▶ _Text under study_:
****************
[nycbug-talk] Measuring Disk Performance
Charles Sprickman
spork at bway.net
Thu Dec 15 14:55:13 EST 2011
On Dec 15, 2011, at 9:13 AM, Isaac Levy wrote:
> On Dec 12, 2011, at 7:31 PM, Pete Wright wrote:
>
>> On Mon, Dec 12, 2011 at 11:57:41AM -0500, Isaac Levy wrote:
>>> Hi All,
>>>
>>> Disks: I need to measure disk performance across heterogeneous UNIX boxes, and I'm sick of bonnie++ for a bunch of reasons I won't' waste time on here.
>>>
>>> I know from conversations that a few folks here have their own ways of testing disks-
>>>
>>> I'd really like to know what people do to measure general disk performance? e.g. really simple tests:
>>>
>>> - r/w/d large files
>>> - r/w/d small files
>>> - disk performance when directories contain large numbers of files
>>>
>>> I commonly have need to test things like:
>>> - different block sizes
>>> - different inode allocations (UFS/ext3
>>> - different filesystem partition layouts
>>> - different filesystem features (think ZFS fun)
****************
▶ _Description of the task_:
In the disk-performance post, why does Isaac Levy ask the list how people measure disk performance? Answer in one to three sentences. The material that comes after this text plays no part here.

▶ _Recorded data_:
****************
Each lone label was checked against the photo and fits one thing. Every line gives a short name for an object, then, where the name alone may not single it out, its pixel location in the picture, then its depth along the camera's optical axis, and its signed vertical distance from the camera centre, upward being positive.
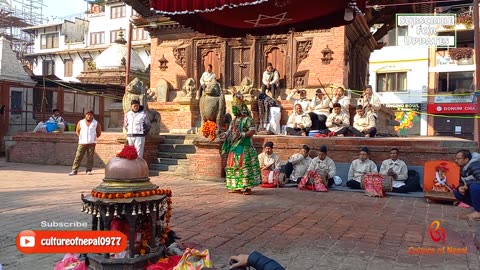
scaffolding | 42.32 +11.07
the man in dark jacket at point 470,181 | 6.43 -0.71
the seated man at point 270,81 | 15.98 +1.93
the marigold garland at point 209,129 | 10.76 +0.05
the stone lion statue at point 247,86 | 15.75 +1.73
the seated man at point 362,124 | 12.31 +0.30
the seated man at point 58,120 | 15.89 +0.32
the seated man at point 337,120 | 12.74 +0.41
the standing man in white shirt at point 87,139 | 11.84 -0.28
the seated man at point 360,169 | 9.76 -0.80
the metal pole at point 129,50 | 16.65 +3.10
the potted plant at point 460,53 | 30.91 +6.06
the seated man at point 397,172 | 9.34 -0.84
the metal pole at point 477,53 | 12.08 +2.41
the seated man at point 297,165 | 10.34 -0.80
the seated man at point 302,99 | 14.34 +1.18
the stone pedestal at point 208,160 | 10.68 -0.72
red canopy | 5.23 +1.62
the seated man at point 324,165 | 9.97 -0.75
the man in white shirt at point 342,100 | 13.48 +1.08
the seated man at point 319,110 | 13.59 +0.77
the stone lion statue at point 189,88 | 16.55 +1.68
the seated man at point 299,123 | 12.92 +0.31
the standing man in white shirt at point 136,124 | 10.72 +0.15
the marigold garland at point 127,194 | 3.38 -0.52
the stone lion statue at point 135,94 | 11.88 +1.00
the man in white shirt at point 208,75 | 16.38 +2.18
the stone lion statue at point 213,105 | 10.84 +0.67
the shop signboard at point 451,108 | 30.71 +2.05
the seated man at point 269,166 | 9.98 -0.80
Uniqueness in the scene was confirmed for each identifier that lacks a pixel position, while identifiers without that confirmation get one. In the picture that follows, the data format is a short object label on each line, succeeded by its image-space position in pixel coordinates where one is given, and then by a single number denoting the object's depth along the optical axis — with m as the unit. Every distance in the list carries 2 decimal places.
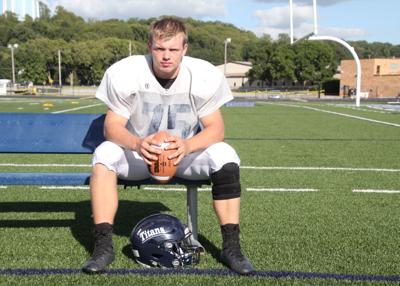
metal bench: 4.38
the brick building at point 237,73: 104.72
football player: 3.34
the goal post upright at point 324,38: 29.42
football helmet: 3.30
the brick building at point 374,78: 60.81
****************
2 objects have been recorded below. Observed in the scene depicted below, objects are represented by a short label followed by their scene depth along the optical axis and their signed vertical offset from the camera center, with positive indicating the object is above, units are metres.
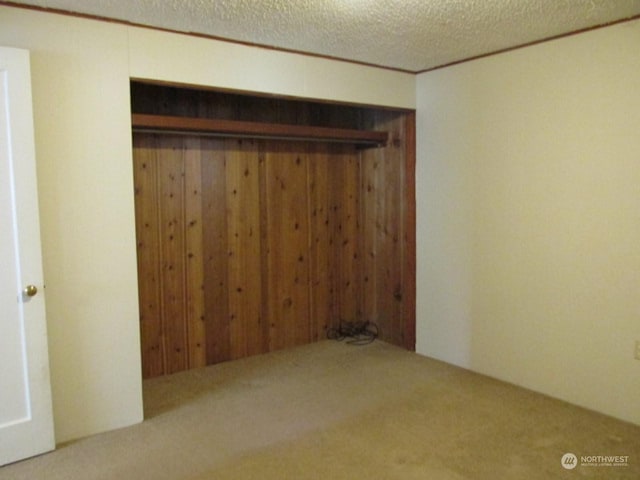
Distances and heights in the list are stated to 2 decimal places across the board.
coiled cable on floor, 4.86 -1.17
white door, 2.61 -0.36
****************
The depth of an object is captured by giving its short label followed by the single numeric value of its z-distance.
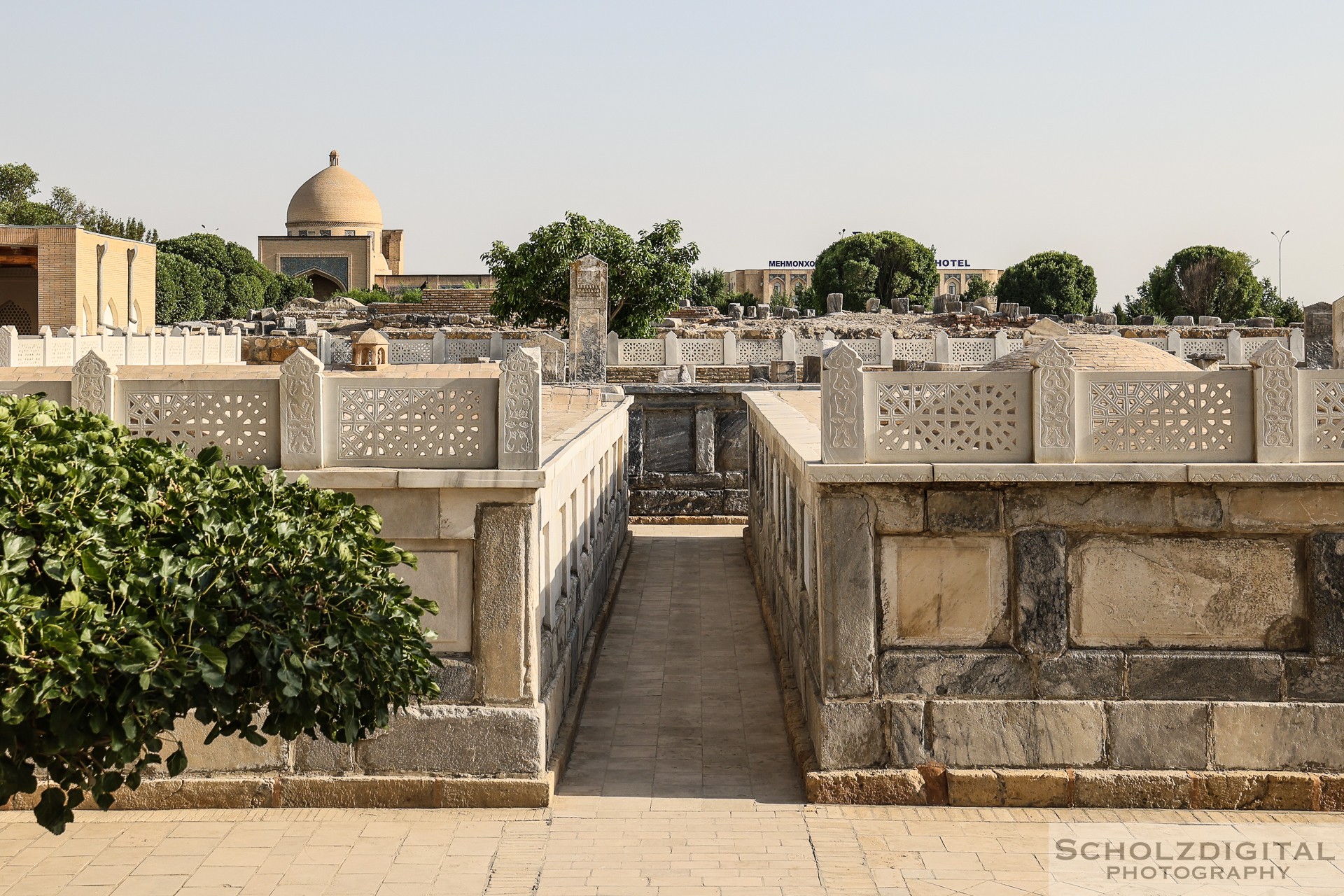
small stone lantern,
****************
▶ _Answer below_:
He needs to measure disk performance across heterogeneous UNIX boxes and is tired of bonnie++. He knows from conversations that a few people on the list have their own ways of testing disks.